> Prompt
How many of the lines below contain the string "pose", with uppercase and lowercase treated as distinct? Reply with the number only.

> Supplied material
* * * * *
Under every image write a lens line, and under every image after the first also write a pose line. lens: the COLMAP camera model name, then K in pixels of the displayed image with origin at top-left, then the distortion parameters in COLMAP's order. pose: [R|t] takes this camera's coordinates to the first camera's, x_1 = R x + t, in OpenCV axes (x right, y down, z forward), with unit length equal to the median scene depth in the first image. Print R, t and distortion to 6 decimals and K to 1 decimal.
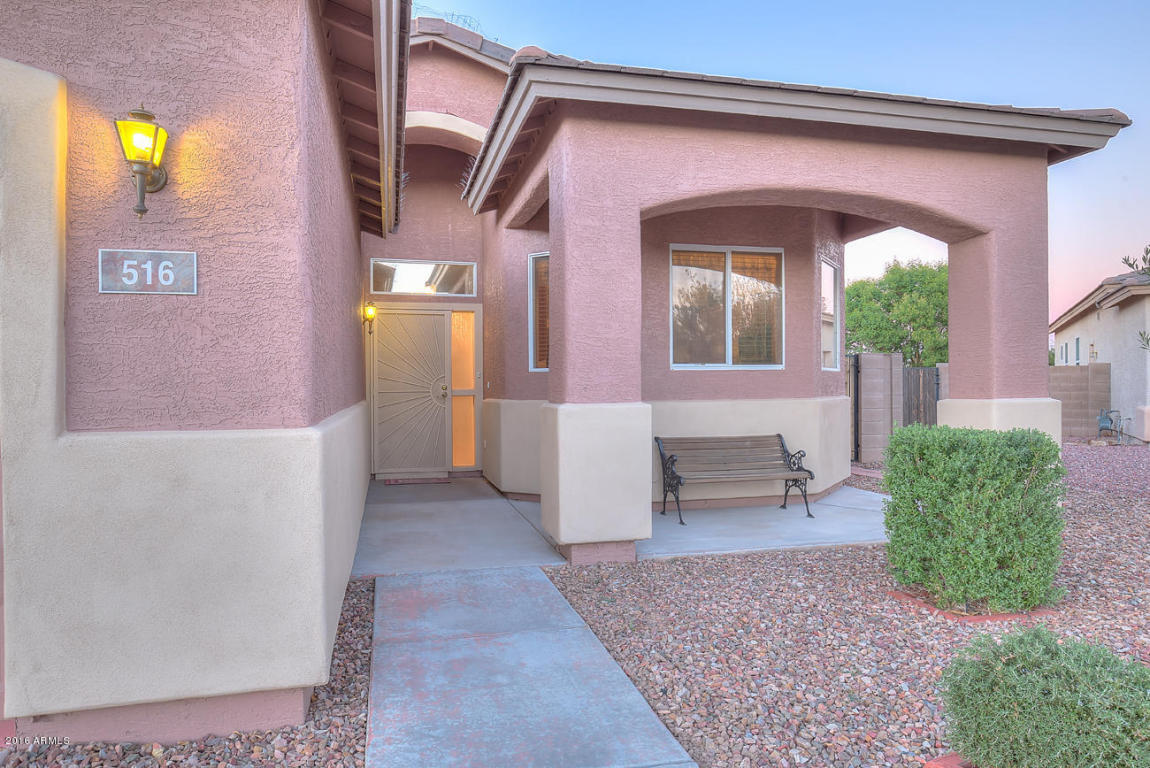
lens RADIAL K [[721.4, 0, 582.1], [0, 721.4, 381.6], [0, 0, 1]] dist [0.008137, 0.001920]
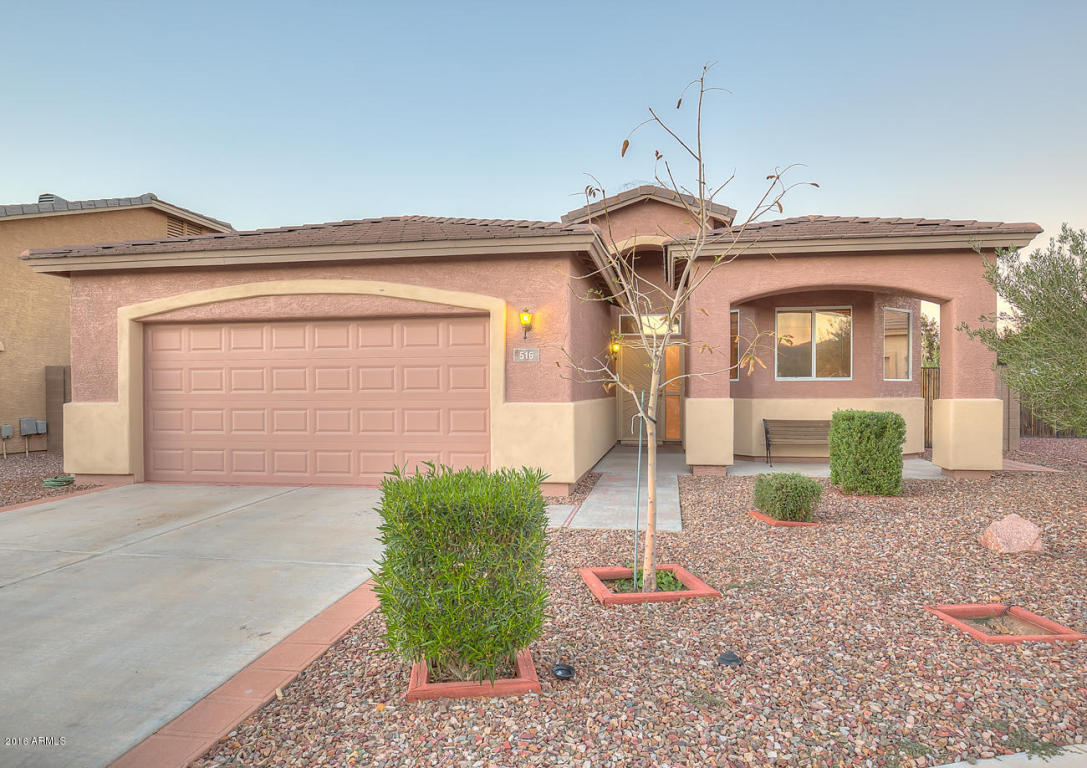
lens RADIAL K [[665.2, 0, 544.3], [0, 665.2, 385.5], [0, 0, 1]] dist [-0.000135, -0.000005]
pose [[0.900542, 0.002480, -0.434762, 0.416899], [-0.002468, 0.999997, 0.000592, -0.005794], [0.434763, 0.000540, 0.900545, -0.886681]]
* * * * *
> Task output
2